REQUEST
Starting at the line with "collection date: 1949-11-21" and continuing to the end of the material, switch "country" to "nation", and give those lines again with nothing else changed.

[Stored data]

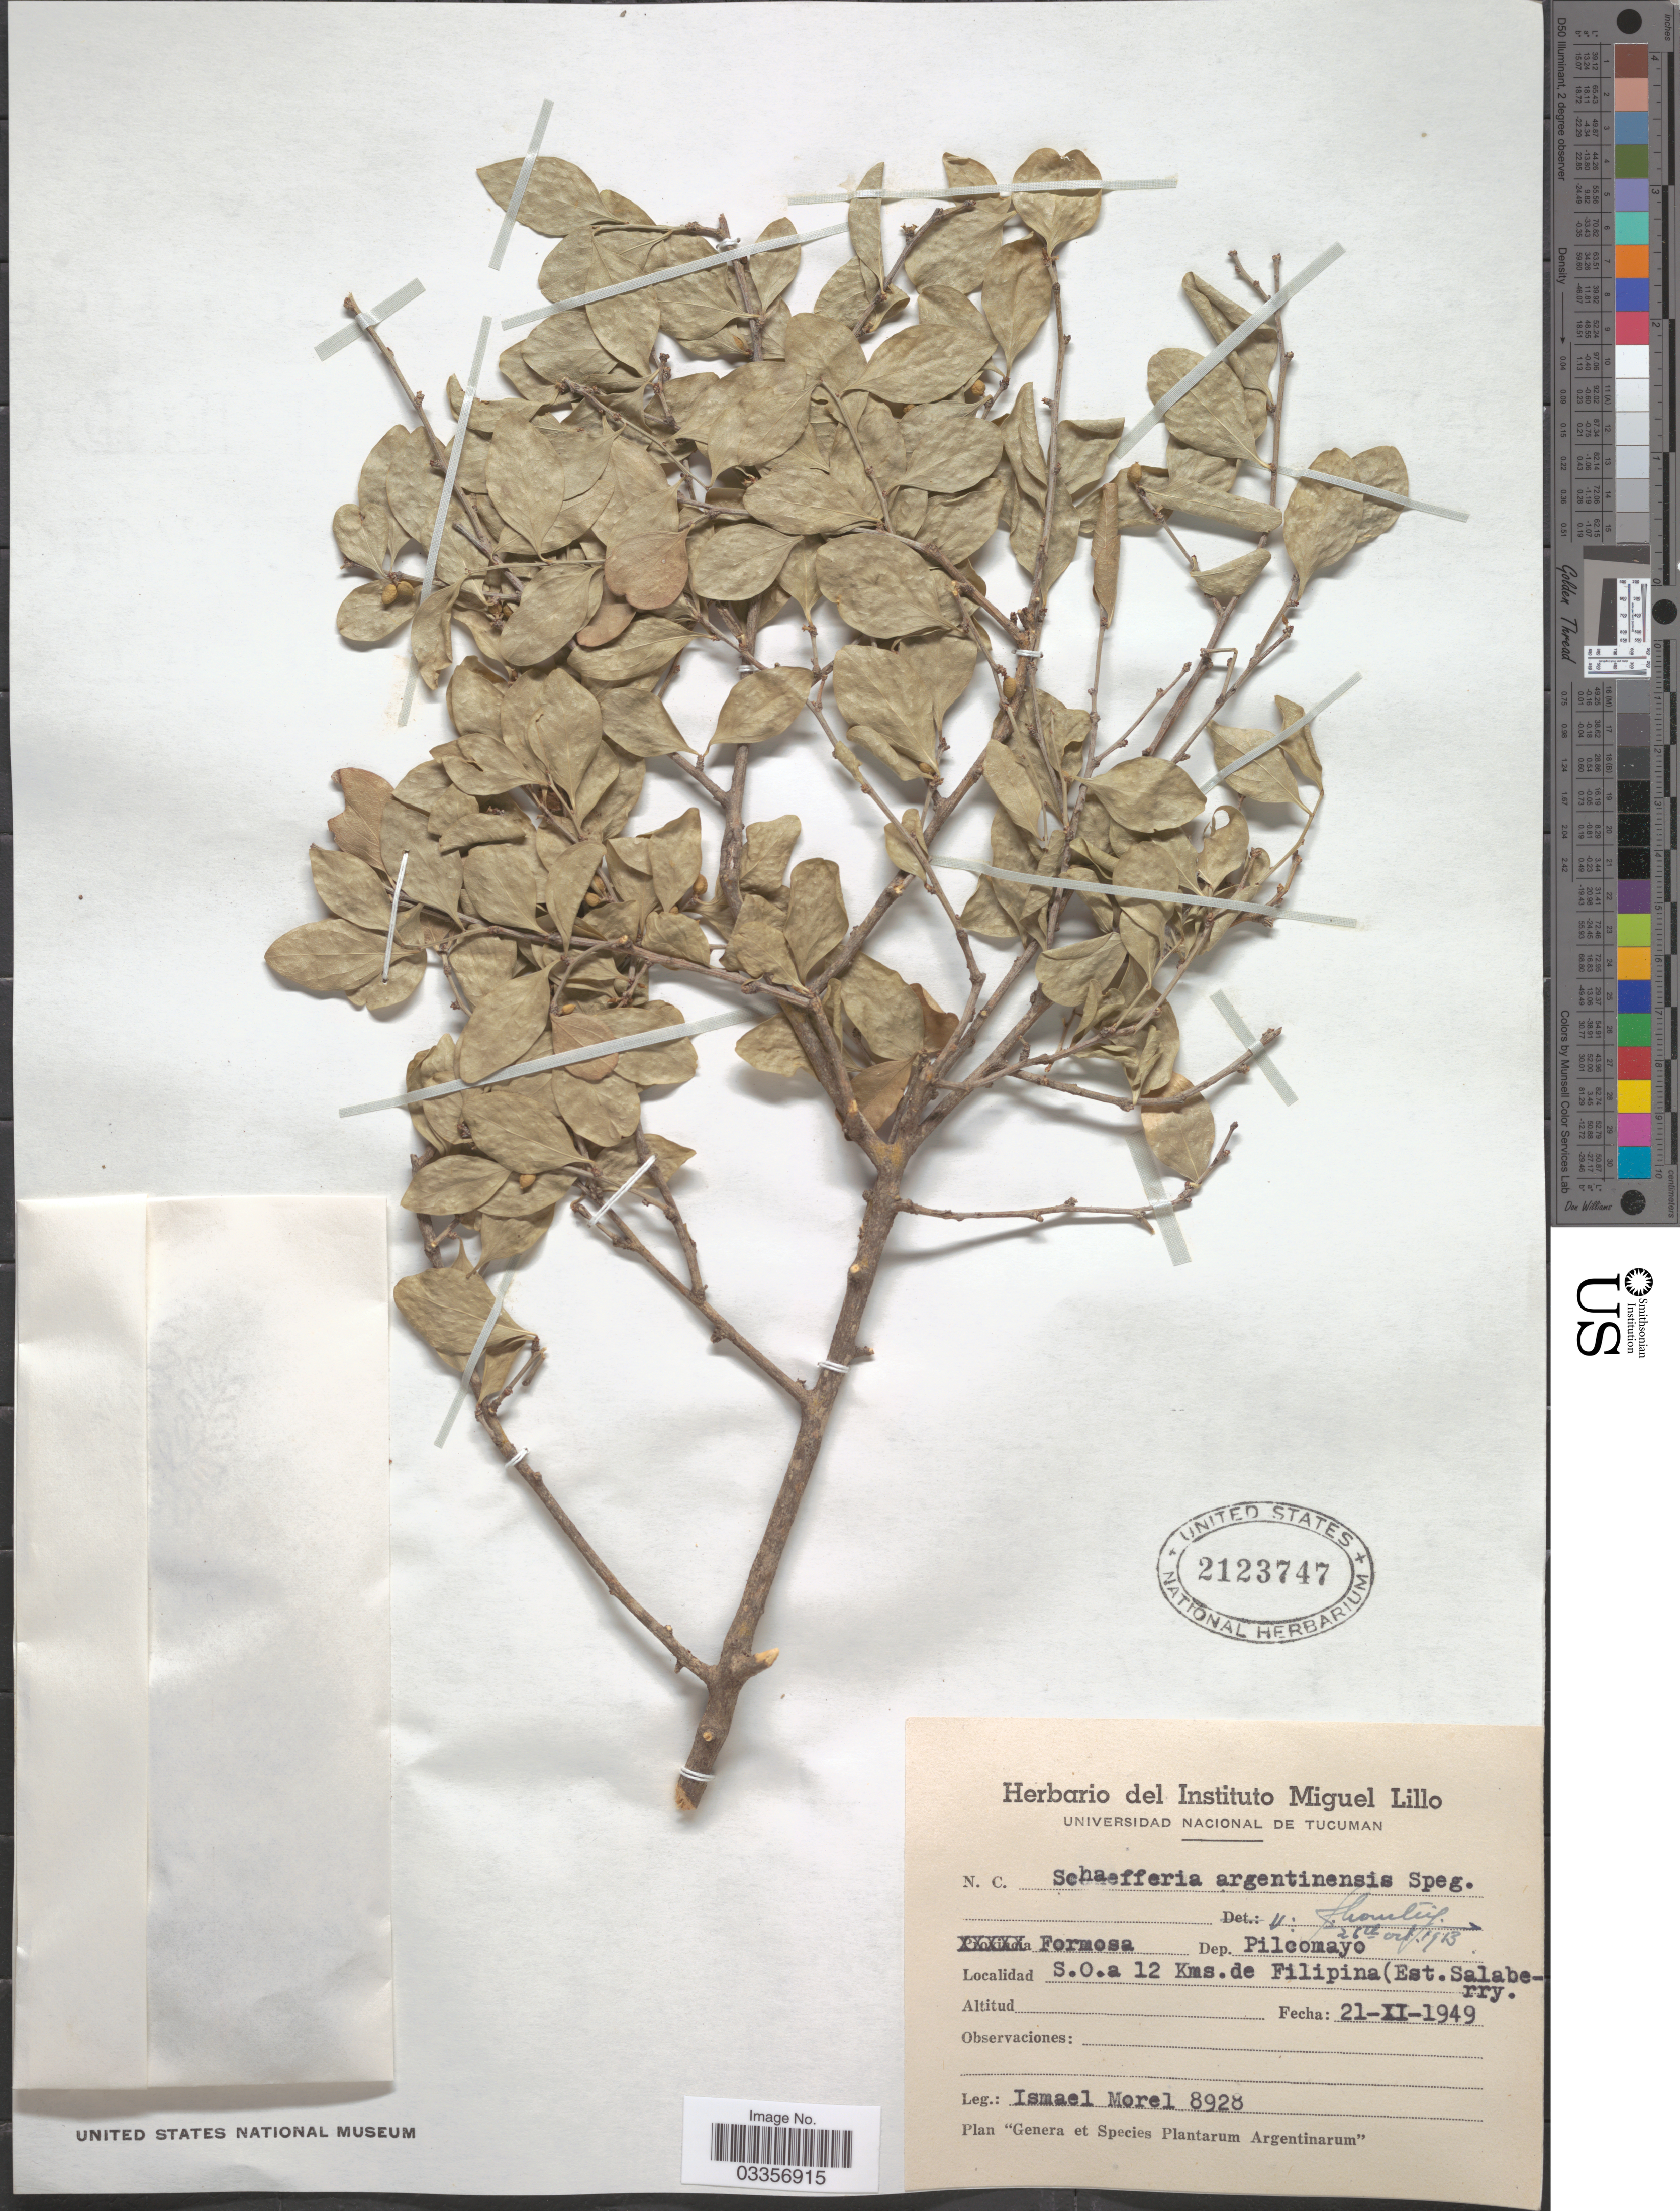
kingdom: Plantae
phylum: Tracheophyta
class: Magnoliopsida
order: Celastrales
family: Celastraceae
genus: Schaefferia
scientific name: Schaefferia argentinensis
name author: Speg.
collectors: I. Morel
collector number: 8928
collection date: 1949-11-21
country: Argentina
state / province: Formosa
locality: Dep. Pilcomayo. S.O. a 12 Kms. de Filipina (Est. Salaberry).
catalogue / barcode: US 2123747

OUTPUT OF THE TASK
collection date: 1949-11-21
nation: Argentina
state / province: Formosa
locality: Dep. Pilcomayo. S.O. a 12 Kms. de Filipina (Est. Salaberry).
catalogue / barcode: US 2123747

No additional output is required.